A lot of old predictions about 2025 missed the details but nailed the direction: more connected lives, more AI in everyday systems, and bigger debates over who benefits. That matters now because many 2035 forecasts risk making the same mistake — overestimating the gadget, underestimating the social fallout.

If you go back and read older forecasts about “the world of 2025,” the first thing that stands out is not how wrong they were. It’s how often they were broadly right in ways that looked vague at the time.

In 2014, Pew Research Center’s “Digital Life in 2025” project described a future where connectivity would become less visible and more embedded — “like electricity” — with AI-assisted systems woven into daily life. That now reads less like sci-fi and more like a description of ordinary life: always-on phones, cloud services, algorithmic feeds, recommendation engines, smart devices, and AI tools layered into search, work and communication.

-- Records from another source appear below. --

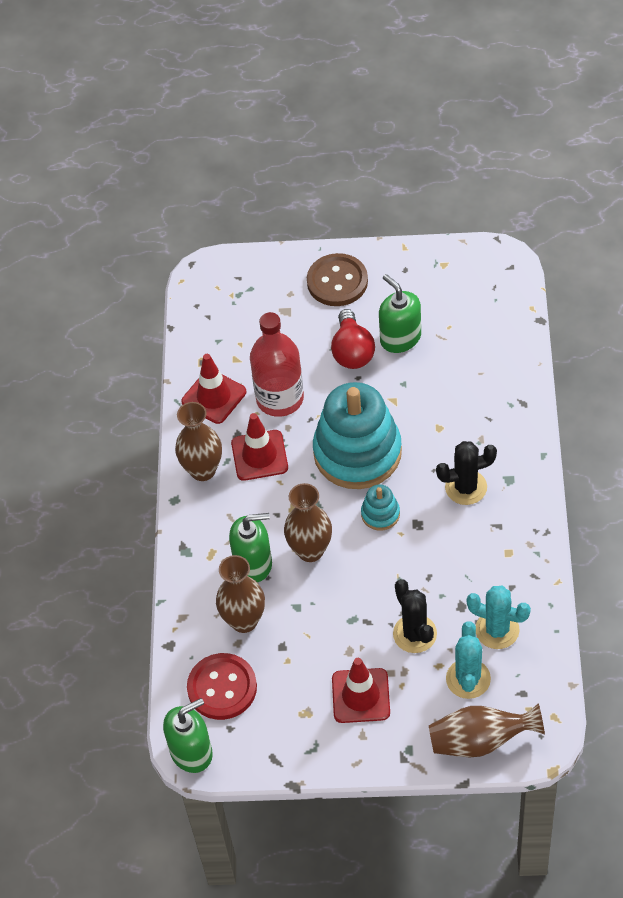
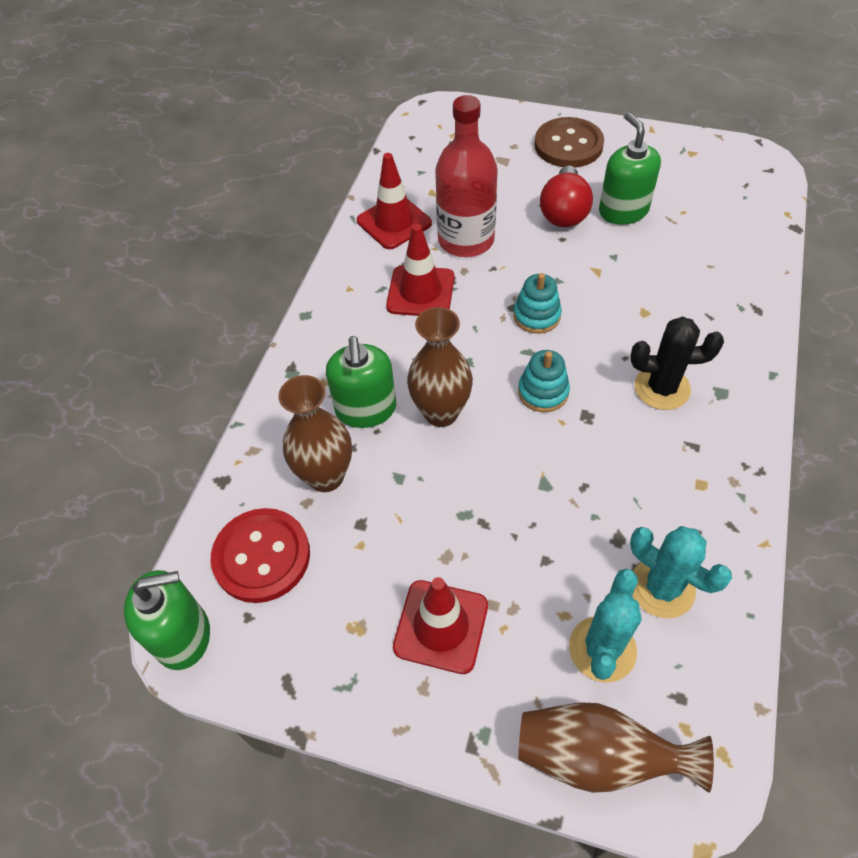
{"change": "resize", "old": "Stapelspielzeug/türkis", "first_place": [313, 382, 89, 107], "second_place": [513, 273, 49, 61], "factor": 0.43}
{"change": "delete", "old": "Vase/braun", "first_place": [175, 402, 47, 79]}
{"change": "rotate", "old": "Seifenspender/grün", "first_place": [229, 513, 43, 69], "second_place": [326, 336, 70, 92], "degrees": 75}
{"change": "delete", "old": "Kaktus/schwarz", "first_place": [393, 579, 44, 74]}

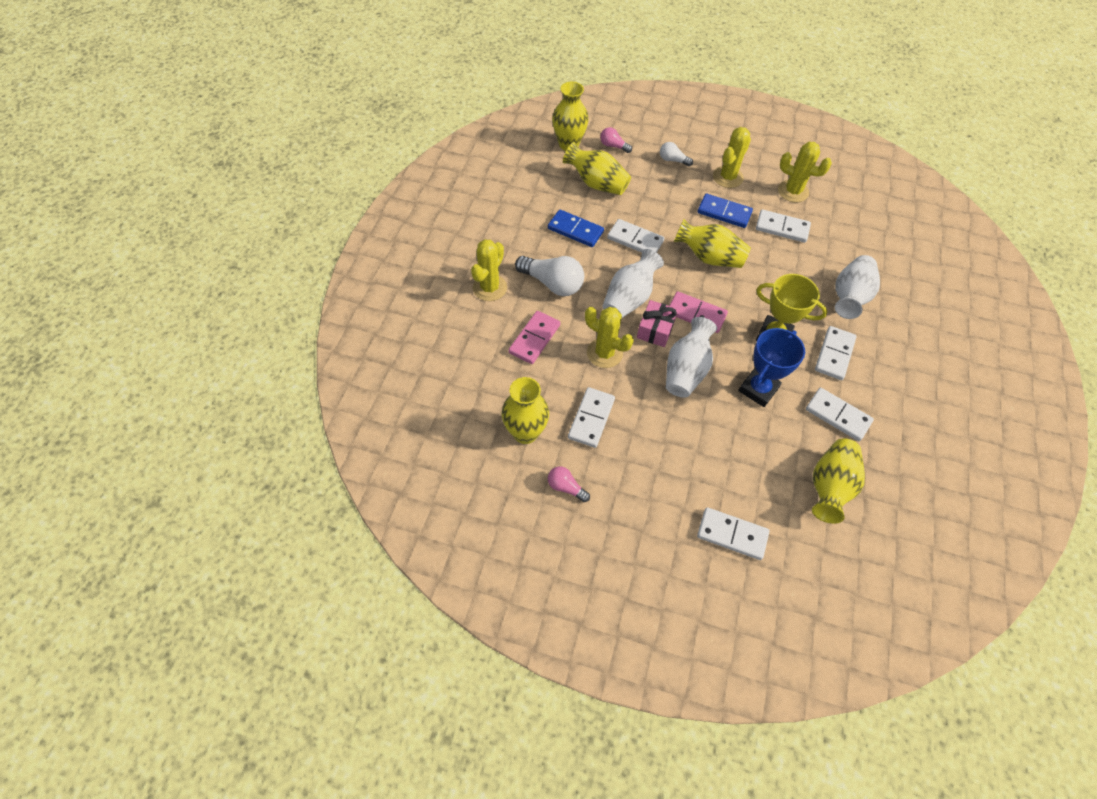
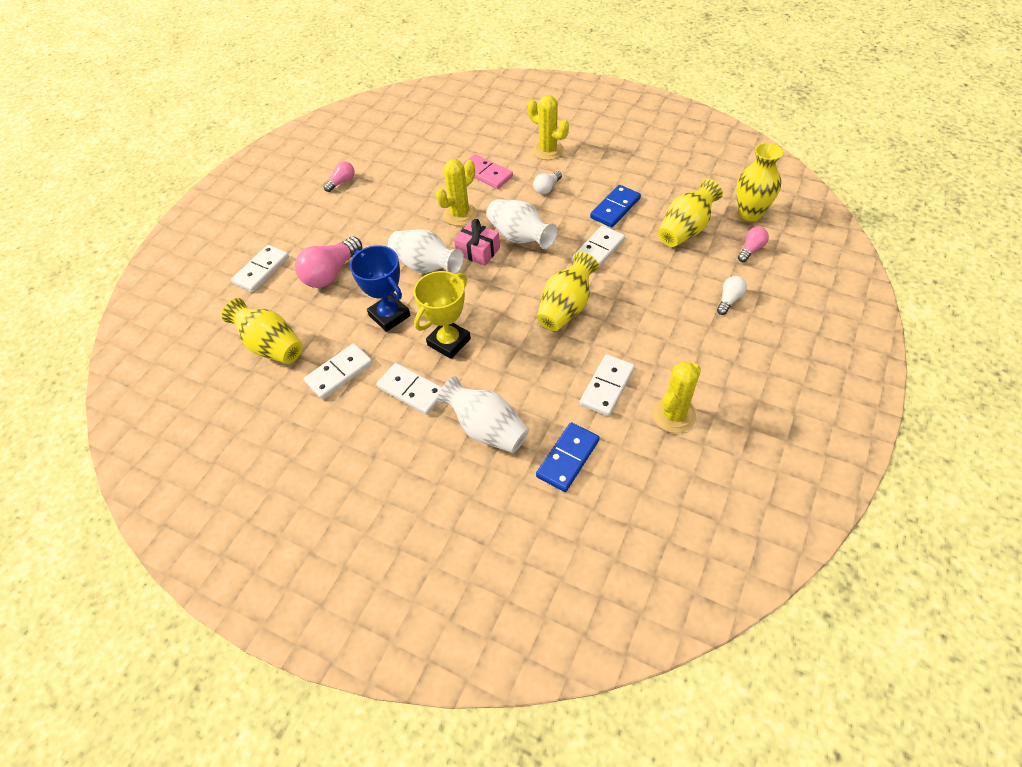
{"change": "delete", "old": "Kaktus/gelb", "first_place": [713, 127, 38, 61]}
{"change": "move", "old": "Dominostein/blau", "first_place": [698, 194, 55, 34], "second_place": [536, 422, 64, 70]}
{"change": "resize", "old": "Glühbirne/weiß", "first_place": [515, 256, 69, 40], "second_place": [533, 171, 29, 23], "factor": 0.53}
{"change": "delete", "old": "Dominostein/rosa", "first_place": [669, 291, 59, 42]}
{"change": "delete", "old": "Vase/gelb", "first_place": [502, 377, 47, 67]}
{"change": "delete", "old": "Dominostein/weiß", "first_place": [568, 387, 47, 61]}
{"change": "insert", "new": "Glühbirne/rosa", "second_place": [295, 236, 67, 52]}

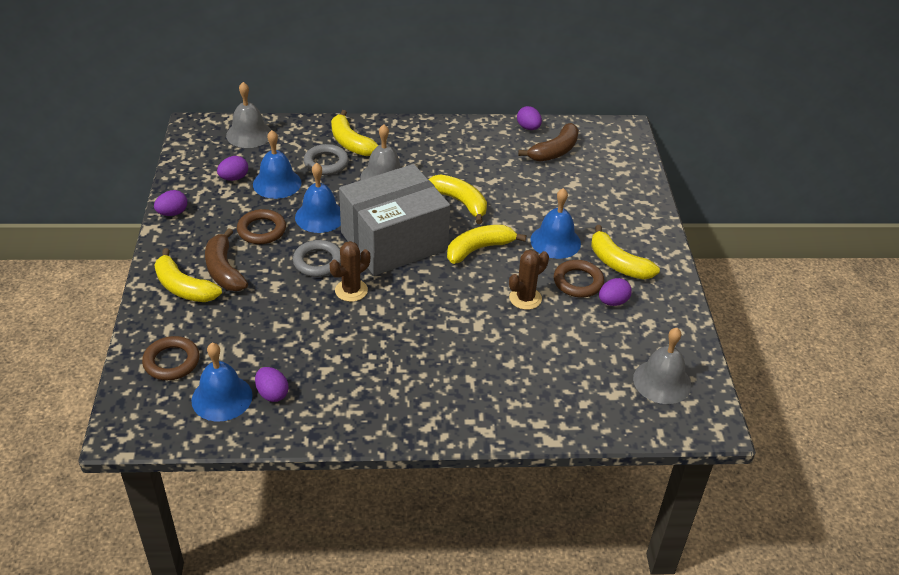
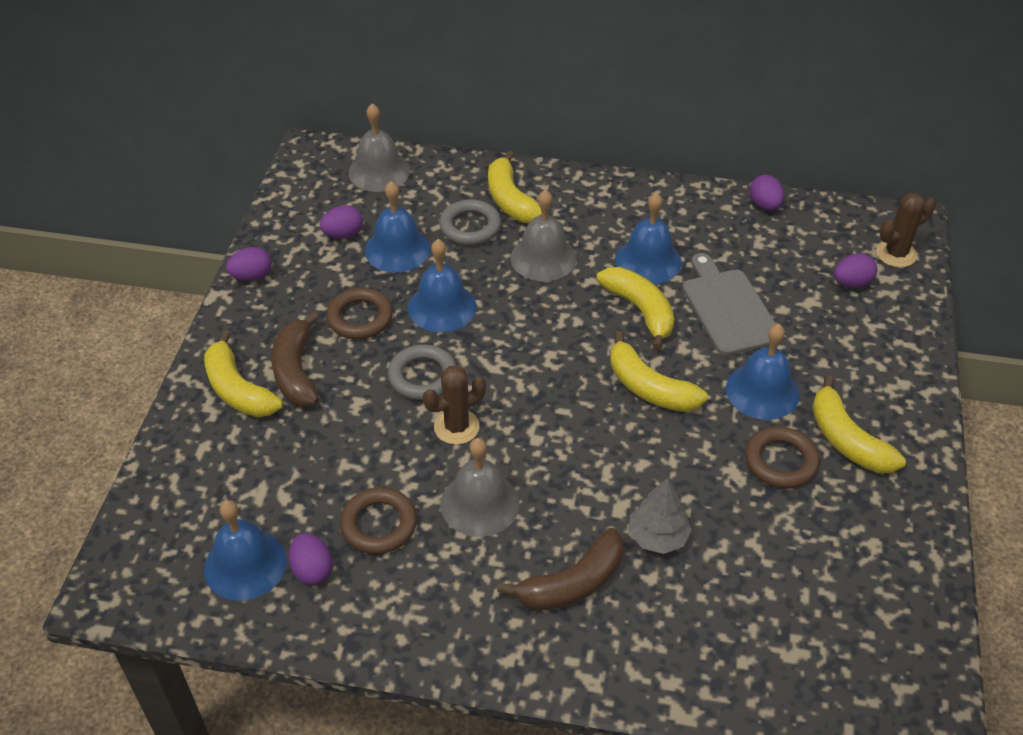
{"change": "move", "old": "Banane/braun", "first_place": [518, 123, 61, 39], "second_place": [497, 528, 126, 83]}
{"change": "delete", "old": "Schachtel/grau", "first_place": [339, 164, 111, 112]}
{"change": "rotate", "old": "Banane/gelb", "first_place": [447, 225, 79, 39], "second_place": [610, 331, 98, 81], "degrees": -120}
{"change": "move", "old": "Kaktus/braun", "first_place": [509, 250, 40, 60], "second_place": [876, 193, 60, 74]}
{"change": "move", "old": "Ei/lila", "first_place": [599, 278, 33, 28], "second_place": [834, 254, 43, 34]}
{"change": "move", "old": "Glocke/grau", "first_place": [633, 328, 58, 76], "second_place": [441, 438, 78, 99]}
{"change": "move", "old": "Ring/braun", "first_place": [142, 336, 58, 44], "second_place": [340, 487, 77, 67]}
{"change": "insert", "new": "Glocke/blau", "second_place": [615, 192, 67, 92]}
{"change": "insert", "new": "Schneidebrett/grau", "second_place": [682, 253, 94, 103]}
{"change": "insert", "new": "Baum/grau", "second_place": [629, 478, 63, 76]}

That doesn’t mean the forecasts were precise. They usually weren’t. They were often better at identifying direction than timing, adoption speed, and who would actually get access.

The internet is a good example. The International Telecommunication Union said its 2025 estimates show roughly three-quarters of the world’s population online — about 6 billion people — while 2.2 billion people remain offline. So the “ubiquitous connectivity” prediction was partly right, but the universal version of it still hasn’t arrived, and the gap is not small.

The same goes for AI. Pew’s 2014 expert canvassing on AI and robotics expected major advances and deeper integration into ordinary life by 2025. That basic call aged well. AI is now embedded across consumer and business software, often as a feature rather than a standalone product — including writing assistants and workflow tools built directly into the office software many people use every day. But many older forecasts treated adoption as mostly a technical question. In practice, the friction has been social and institutional too: skills gaps, trust, regulation, workplace redesign and uneven access.

Some forecasts also overshot how quickly “breakthrough” technologies would become normal. The World Economic Forum’s 2020 collection of expert predictions for 2025 included strong claims about areas like quantum computing, health system shifts and 5G-enabled transformation. Parts of that have moved forward, but not evenly, and not at the same pace across sectors or countries.

What’s useful here is not dunking on old predictions. It’s noticing what they consistently miss.

They tend to underestimate bottlenecks: infrastructure build-out, affordability, standards, politics, workforce training, and public trust. They also tend to underestimate how long “messy middle” periods last — the years when a technology is real, important, and still not delivering the clean future people imagined.

That matters for 2035, because today’s forecasts are already repeating the pattern.

The big themes in current forward-looking reports — AI-driven labour market shifts, demographic change, energy transition, and fragmentation in the global economy — are likely to shape the next decade. The World Economic Forum’s Future of Jobs Report 2025 frames many of those forces as central drivers through 2030, and UN population projections continue to show a world getting older and still growing, but with slower growth than many earlier assumptions implied.

So if you’re reading predictions for 2035, the smart move is to ask different questions than “Is this cool?” or even “Is this possible?”

Ask: Who gets it first? Who gets left out? What infrastructure does it depend on? What rules govern it? What skills does it require? What happens if adoption is uneven for ten years?

That is where the real future usually shows up — not in the headline promise, but in the rollout.

And that may be the clearest lesson from the road to 2025: the future often arrives on time in concept, but unevenly in practice.

What we know / What’s unclear

What we know: Older forecasts often did identify major trajectories correctly (embedded connectivity, AI integration), especially at a high level.

What we know: Global connectivity expanded sharply, but the digital divide remains large in 2025.

What’s unclear: Which current 2035 forecasts will prove directionally right but badly timed.

What’s unclear: How quickly institutions (schools, employers, regulators, governments) adapt compared with the underlying technology.